The method and the presented results seem logical and reasonable; no significant flaws were detected by my side, even though I am not an expert in GCMs, especially not for this model. Therefore, from my modest perspective, I see the paper as acceptable, but there are some suggestions and comments from my side:
Major comments:
The temporal framework in which the model results are presented is based on glacial cycles and the marine isotope stages, whereas the research target is mainly tropical. There are arguments to see this as problematic, as it can be a north-western perspective that acts as a framework to understand tropical climate, leading to false reasoning about forcing factors. They may also lead to false conclusions when they are used to discussing tropical climates if NH climate implications are applied. In contrast, cycles of the Monsoon Index could simply be counted and labeled, or absolute ages could be used.

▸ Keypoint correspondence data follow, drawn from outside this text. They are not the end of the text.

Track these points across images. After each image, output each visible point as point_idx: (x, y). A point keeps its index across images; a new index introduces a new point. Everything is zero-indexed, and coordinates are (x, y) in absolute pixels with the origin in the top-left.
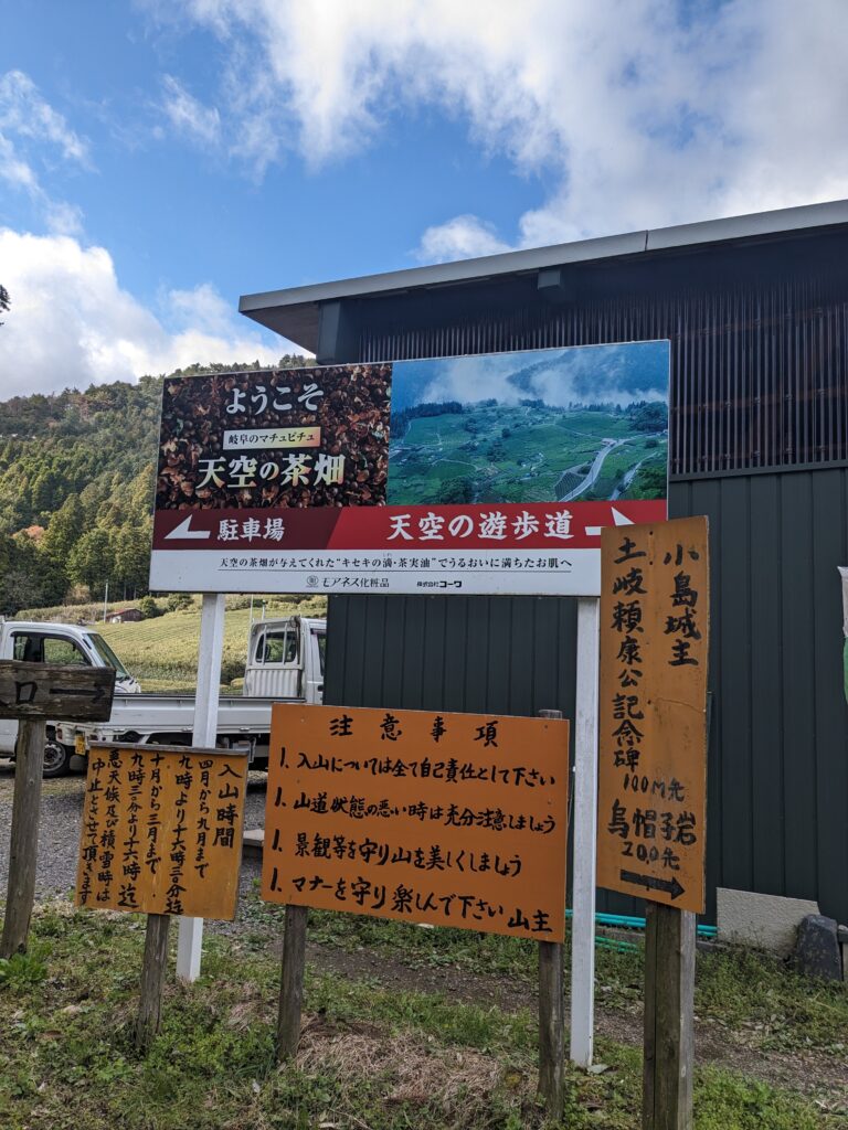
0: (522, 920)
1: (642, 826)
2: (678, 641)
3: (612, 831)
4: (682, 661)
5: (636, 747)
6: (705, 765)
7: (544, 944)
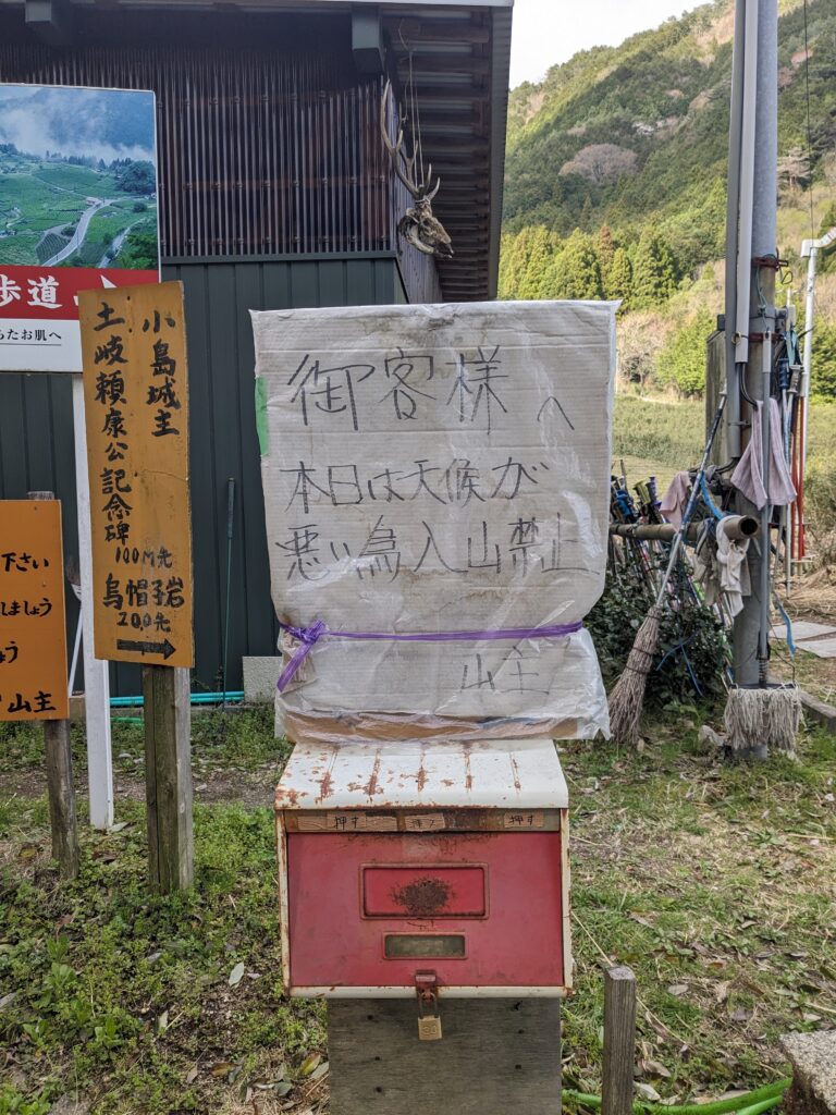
0: (23, 704)
1: (135, 596)
2: (160, 411)
3: (107, 604)
4: (164, 432)
5: (126, 520)
6: (190, 531)
7: (49, 722)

The draft presents its results mainly as a cost-efficient estimation of past AHP patterns based on the simple linear fit. However, the fit itself is of interest, as it shows that orbitals are the main drivers of AHPs, not GHGs or ice sheets. Why is this not presented as an exciting result to be discussed?
Vegetation and vegetation feedback are non-linear and have multimodal distributions. However, EOF assumes unimodality and works better with a Gaussian distribution. How is this considered?
Minor Comments:
L5: Capitalize African Humid Period (AHP)?
L25: „1.7 ka to 4.2 ka,“ Where are these definite numbers from? There is a reference needed. Also, a broadened perspective on when, where, and how the AHP ends would be helpful (e.g., abrupt/ gradual, eastern vs. western Africa, or N-S transect, e.g., Shanahan et al., 2015)
L110: Marine sediment reflectance is rapidly introduced here and would need some more explanation for the non-marine audience
L115: More wording could be helpful to explain that the output of the model is compared to proxy results and other model insights
L145: Eastern Africa instead of East Africa, as East Africa refers to the colonial name, whereas eastern Africa is the geographical term
L165: If the last AHP, which has the best ground truth so far, is not correctly reconstructed, how do we assume the model works correctly?
L235: I think this is an exciting output of the study as it shows, with a simple linear model, the contributions of the forcing factors to Africa’s climate heartbeat. For the last sentence, I would pronounce the weakening of the orbital forcing without necessarily increasing NH forcing on tropical African climate.
L325: Indeed, pattern scaling is an empirical method, and there is no precursor to having the model trained on, so it is extrapolating; hence, reaction patterns to this GHG forcing are simply unknown.
L375: An AHP SW-NE tilt exists in the Krapp et al. (2021) dataset, foremost in the MAP. It is weak and underestimated compared to the terrestrial observations, but it exists.